• _TASK BRIEF_
When the word "接受並關閉" shows up in a line of the data below, copy that whole line.

═══ DATASET CONTENT

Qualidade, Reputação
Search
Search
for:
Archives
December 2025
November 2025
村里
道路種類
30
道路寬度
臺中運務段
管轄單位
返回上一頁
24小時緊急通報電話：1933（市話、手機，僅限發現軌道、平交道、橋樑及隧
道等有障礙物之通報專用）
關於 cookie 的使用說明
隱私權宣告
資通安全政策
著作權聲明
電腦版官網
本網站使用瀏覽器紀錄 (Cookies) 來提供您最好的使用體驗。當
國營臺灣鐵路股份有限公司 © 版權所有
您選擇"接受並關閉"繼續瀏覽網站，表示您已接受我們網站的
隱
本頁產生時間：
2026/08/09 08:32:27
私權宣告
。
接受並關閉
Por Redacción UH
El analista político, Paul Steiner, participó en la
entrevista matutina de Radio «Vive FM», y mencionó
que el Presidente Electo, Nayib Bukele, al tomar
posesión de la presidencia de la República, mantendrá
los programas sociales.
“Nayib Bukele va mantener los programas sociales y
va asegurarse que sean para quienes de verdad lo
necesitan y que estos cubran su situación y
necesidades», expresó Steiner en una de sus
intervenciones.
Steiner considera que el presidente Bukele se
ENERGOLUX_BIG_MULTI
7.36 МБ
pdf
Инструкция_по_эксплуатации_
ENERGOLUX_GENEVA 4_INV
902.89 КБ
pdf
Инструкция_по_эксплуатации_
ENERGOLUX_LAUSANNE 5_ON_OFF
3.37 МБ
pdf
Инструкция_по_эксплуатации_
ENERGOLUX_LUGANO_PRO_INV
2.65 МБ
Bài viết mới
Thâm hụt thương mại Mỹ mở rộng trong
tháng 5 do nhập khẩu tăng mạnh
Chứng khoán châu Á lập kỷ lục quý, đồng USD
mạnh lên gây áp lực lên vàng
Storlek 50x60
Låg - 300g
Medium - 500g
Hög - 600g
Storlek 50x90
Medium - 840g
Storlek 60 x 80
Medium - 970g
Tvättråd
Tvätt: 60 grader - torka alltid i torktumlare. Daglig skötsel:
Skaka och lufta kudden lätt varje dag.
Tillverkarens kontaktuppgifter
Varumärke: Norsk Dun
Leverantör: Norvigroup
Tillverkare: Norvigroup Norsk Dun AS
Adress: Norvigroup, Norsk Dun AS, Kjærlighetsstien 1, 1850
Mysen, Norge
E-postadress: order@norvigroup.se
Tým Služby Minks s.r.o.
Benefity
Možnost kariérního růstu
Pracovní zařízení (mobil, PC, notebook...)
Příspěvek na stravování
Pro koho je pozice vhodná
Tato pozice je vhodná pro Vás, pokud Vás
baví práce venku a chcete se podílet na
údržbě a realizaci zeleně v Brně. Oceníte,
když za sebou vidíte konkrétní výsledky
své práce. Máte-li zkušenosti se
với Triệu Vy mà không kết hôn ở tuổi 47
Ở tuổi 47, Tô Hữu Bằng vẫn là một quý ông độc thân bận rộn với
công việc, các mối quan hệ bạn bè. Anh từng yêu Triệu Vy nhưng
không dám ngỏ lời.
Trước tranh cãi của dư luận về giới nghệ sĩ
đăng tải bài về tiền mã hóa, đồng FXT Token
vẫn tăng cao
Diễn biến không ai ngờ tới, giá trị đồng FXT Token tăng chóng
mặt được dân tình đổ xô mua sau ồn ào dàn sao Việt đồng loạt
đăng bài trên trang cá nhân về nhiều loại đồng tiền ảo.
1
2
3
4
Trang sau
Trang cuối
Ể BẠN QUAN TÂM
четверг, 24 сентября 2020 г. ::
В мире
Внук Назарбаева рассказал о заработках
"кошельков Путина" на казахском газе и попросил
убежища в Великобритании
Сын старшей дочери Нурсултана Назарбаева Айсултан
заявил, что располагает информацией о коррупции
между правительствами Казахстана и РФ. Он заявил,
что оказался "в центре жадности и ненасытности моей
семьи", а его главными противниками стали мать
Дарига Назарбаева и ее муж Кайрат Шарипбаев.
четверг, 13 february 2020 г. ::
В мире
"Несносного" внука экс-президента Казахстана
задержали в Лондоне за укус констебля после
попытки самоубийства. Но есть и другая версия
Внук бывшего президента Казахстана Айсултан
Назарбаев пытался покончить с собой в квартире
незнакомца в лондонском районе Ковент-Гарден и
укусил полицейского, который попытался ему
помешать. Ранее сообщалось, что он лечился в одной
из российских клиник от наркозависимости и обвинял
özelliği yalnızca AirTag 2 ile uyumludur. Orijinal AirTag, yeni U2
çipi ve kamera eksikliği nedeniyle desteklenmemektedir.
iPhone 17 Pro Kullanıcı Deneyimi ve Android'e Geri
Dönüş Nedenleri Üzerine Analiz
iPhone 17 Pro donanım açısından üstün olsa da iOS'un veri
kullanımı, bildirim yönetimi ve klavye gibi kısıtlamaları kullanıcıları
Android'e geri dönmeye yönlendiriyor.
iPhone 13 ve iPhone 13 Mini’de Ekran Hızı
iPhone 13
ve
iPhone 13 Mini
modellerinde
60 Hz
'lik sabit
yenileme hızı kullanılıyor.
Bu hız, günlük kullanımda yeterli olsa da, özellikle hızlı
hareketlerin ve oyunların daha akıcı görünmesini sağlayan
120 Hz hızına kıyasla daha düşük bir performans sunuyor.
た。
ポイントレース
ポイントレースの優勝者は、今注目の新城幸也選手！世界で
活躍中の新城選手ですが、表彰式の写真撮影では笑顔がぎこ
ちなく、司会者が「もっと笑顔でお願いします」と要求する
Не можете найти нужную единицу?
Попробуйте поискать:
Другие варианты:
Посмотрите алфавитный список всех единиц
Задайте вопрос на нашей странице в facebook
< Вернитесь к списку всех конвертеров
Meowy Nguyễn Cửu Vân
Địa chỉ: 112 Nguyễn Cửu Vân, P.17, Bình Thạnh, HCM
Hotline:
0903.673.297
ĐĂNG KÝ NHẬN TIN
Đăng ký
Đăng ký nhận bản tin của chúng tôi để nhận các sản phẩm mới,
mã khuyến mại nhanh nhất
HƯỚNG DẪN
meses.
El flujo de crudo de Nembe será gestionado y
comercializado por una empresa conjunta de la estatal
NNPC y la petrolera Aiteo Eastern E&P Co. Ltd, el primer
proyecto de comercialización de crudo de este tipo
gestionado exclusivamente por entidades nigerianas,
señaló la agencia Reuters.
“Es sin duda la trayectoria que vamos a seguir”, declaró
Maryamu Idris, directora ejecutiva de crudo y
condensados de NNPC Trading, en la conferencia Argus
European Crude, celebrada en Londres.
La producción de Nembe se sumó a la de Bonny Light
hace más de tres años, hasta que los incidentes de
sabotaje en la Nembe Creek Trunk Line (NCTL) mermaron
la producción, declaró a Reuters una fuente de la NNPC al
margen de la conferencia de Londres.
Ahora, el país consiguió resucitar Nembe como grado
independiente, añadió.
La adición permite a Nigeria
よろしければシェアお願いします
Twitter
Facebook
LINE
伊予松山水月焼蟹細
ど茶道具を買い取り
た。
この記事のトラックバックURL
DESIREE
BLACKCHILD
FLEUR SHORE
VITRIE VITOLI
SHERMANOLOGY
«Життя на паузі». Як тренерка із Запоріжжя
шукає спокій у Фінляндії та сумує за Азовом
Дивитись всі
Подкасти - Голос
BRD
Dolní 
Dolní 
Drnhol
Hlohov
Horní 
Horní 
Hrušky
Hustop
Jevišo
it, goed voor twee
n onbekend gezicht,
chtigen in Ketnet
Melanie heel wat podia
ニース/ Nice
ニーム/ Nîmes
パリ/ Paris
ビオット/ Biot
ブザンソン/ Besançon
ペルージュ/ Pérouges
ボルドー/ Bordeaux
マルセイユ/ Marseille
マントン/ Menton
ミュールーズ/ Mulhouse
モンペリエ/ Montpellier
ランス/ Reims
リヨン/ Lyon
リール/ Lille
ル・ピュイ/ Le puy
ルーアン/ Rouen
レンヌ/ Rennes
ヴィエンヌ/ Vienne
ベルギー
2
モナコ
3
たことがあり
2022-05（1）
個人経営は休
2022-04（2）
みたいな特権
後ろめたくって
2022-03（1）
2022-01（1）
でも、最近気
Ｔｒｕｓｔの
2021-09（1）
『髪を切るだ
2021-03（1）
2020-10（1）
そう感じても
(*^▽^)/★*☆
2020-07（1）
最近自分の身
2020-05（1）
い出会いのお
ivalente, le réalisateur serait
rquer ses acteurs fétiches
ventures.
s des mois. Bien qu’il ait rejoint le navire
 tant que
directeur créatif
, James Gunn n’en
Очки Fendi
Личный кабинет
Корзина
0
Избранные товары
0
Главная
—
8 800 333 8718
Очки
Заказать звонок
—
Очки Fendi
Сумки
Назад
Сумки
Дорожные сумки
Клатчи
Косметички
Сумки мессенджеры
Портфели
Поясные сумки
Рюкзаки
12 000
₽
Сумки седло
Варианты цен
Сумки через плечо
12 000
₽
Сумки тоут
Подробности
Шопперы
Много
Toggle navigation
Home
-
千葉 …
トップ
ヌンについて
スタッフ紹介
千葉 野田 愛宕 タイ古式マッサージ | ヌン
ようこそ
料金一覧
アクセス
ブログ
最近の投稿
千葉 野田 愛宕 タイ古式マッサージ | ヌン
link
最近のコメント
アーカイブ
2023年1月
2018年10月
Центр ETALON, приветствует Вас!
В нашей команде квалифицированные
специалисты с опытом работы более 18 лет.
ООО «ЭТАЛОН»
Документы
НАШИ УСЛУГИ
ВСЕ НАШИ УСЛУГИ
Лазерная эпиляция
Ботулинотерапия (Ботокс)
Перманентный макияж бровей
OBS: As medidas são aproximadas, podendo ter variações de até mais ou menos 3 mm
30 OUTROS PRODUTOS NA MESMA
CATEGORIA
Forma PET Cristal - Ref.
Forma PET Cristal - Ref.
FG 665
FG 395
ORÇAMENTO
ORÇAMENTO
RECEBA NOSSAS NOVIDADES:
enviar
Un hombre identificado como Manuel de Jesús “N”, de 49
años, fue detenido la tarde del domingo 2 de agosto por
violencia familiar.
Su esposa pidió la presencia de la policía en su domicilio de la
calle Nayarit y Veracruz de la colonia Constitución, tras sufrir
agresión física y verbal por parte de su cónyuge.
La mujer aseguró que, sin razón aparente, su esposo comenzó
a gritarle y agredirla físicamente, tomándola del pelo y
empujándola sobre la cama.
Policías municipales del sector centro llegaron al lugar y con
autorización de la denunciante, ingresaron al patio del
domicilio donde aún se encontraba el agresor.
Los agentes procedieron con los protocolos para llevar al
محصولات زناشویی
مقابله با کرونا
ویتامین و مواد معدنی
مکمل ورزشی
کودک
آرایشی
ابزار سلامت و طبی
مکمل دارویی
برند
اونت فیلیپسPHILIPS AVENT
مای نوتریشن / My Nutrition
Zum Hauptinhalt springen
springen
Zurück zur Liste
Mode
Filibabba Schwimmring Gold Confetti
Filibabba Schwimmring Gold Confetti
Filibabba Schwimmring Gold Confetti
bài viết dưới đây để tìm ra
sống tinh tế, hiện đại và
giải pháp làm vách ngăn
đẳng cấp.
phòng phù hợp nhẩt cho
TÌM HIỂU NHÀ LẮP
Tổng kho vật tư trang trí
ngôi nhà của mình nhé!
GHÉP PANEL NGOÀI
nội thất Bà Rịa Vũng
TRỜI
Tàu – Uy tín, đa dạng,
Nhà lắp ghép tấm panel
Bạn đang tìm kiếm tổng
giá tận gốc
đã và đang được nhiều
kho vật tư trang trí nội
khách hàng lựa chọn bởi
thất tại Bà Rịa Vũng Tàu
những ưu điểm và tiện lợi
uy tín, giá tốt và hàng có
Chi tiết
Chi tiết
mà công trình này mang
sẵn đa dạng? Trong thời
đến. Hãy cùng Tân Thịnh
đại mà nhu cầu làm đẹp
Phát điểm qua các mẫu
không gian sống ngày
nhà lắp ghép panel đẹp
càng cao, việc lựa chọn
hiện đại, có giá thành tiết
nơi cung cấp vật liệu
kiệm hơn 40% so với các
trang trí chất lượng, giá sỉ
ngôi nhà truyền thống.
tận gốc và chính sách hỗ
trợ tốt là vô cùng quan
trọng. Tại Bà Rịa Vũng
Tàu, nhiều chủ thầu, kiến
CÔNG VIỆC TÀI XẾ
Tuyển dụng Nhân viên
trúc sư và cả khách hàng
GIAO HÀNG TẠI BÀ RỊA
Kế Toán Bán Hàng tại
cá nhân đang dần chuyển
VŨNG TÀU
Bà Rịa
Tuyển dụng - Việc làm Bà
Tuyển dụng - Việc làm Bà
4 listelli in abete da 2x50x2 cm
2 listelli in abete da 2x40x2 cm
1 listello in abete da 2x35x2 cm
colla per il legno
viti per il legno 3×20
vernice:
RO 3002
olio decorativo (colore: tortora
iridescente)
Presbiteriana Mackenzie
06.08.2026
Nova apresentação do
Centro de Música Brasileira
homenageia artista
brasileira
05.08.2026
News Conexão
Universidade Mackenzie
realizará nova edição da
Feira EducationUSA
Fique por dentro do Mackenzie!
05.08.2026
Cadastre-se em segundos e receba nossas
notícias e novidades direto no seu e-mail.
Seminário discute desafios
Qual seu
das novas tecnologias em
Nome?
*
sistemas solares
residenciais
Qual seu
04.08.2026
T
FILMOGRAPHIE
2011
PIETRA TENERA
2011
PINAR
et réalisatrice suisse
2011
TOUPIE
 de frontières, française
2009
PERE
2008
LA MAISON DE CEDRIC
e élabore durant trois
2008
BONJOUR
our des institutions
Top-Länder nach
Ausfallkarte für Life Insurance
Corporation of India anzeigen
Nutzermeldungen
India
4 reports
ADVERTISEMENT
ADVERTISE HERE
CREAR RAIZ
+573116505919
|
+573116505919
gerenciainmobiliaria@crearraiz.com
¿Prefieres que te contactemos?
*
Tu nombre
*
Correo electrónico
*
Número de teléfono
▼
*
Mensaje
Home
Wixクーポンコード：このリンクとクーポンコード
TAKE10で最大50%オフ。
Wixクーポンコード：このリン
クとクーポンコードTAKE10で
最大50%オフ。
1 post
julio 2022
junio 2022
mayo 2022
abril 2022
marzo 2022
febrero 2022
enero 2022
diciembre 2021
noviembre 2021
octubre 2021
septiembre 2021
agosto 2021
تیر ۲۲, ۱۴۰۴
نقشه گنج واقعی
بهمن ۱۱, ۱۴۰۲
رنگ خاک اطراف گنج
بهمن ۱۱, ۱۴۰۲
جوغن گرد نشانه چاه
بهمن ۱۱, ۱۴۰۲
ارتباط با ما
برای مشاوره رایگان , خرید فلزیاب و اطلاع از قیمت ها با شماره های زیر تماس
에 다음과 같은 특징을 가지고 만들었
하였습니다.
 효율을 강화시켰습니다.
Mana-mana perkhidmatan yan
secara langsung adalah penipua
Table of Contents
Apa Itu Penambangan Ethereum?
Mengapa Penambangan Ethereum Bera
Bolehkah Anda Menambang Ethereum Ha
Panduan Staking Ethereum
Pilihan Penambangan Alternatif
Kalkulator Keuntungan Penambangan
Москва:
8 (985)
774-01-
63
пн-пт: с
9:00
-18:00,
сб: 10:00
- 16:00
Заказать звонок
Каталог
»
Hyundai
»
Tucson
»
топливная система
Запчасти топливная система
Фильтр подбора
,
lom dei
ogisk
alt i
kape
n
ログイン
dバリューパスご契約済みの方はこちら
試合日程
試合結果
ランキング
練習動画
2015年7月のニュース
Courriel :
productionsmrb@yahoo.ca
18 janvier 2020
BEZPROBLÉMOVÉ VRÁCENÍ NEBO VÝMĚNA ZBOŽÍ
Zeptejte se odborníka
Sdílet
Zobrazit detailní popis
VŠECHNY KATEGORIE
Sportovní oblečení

══════

• _COMPLETED EXERCISE_
您選擇"接受並關閉"繼續瀏覽網站，表示您已接受我們網站的
接受並關閉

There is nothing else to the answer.